> **SELECTED EXTRACT**
----------------------------------------
My own preference, is Calais - Dunkerque - Lille - Belguim - Mons - Charleroi - Arlon - Luxembourg - Metx - Chateau Salins - Sarrbourg - A4 for one junction, Molsheim and time for beddy byes at nearby Obernai. On then toll free to Colmar and Mulhouse, before entering Switzerland as above and contimuing to Italy. I leave the A4 at Brescia Est for several reasons. Firstly, diesel is cheaper at garages on the SS11 than it is lakeside, secondly it saves a couple of euro on tolls and thirdly, I know the area well.

I hope all this is some use. The road numbers, junctions etc are given based on past experience and you should be aware, that these numbers can change.

I don't know how to shrink the map to a more manageable size.

Happy travelling and see you there! (maybe)


----------



## Guest (Mar 4, 2008)

Following a link on MHF I just ordered the Swiss Vignette for £17 plus £3.50 post.

One less thing to worry about.

Keep the good work up, *everyone* needs to visit Italy even if they don't realise this yet.

Though I think you need a motorbike to experience it properly, you just overtake a car, especially an Alpha, then look in your mirrors as a steaming Italian in "Death or Glory" mode tried to keep up. They overtake where it is perfectly obvious that it is totally impossible to overtake. Excellent sport.
----------------------------------------
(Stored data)
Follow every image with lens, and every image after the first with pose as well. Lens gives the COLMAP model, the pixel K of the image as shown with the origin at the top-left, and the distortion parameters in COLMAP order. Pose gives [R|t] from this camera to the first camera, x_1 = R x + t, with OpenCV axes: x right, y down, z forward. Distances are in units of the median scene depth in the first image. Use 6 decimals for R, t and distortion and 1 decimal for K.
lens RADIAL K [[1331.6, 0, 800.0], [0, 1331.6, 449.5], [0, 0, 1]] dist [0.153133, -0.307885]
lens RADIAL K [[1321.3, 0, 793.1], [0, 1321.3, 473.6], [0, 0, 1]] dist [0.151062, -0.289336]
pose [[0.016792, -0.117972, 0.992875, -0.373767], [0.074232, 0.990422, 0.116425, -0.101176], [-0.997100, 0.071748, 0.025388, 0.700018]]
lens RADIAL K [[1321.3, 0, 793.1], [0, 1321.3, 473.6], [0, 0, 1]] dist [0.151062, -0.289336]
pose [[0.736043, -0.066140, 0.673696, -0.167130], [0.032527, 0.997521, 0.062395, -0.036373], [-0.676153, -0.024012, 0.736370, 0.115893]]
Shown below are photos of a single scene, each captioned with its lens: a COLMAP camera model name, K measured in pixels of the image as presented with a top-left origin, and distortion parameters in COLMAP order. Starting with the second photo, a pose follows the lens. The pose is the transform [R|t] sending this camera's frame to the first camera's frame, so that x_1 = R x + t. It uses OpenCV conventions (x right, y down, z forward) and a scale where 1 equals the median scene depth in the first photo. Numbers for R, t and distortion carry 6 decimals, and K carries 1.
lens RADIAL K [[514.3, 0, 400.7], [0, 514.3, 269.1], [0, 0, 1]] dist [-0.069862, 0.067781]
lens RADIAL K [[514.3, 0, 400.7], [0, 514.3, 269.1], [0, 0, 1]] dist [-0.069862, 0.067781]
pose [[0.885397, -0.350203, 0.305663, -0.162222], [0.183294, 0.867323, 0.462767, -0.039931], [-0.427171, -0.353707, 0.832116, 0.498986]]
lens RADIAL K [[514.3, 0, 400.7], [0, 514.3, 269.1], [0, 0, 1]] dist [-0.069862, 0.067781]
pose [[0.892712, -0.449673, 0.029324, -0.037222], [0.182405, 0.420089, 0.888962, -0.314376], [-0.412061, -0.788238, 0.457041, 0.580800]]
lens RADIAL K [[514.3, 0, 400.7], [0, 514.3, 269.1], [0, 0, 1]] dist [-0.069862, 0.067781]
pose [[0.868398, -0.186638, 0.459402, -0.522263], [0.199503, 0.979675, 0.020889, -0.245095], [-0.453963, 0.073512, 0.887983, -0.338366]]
----------------------------------------
> **REQUIRED WORK**
(a) From the forum thread about driving to Italy, copy out the passage starting at "Keep the good" and ending at "overtake. Excellent sport.".
(b) In the forum thread about driving to Italy, at which exit does the writer leave the A4?

> **RESULTS OF THE TASKS**
(a)
Keep the good work up, *everyone* needs to visit Italy even if they don't realise this yet.

Though I think you need a motorbike to experience it properly, you just overtake a car, especially an Alpha, then look in your mirrors as a steaming Italian in "Death or Glory" mode tried to keep up. They overtake where it is perfectly obvious that it is totally impossible to overtake. Excellent sport.

(b) Brescia Est.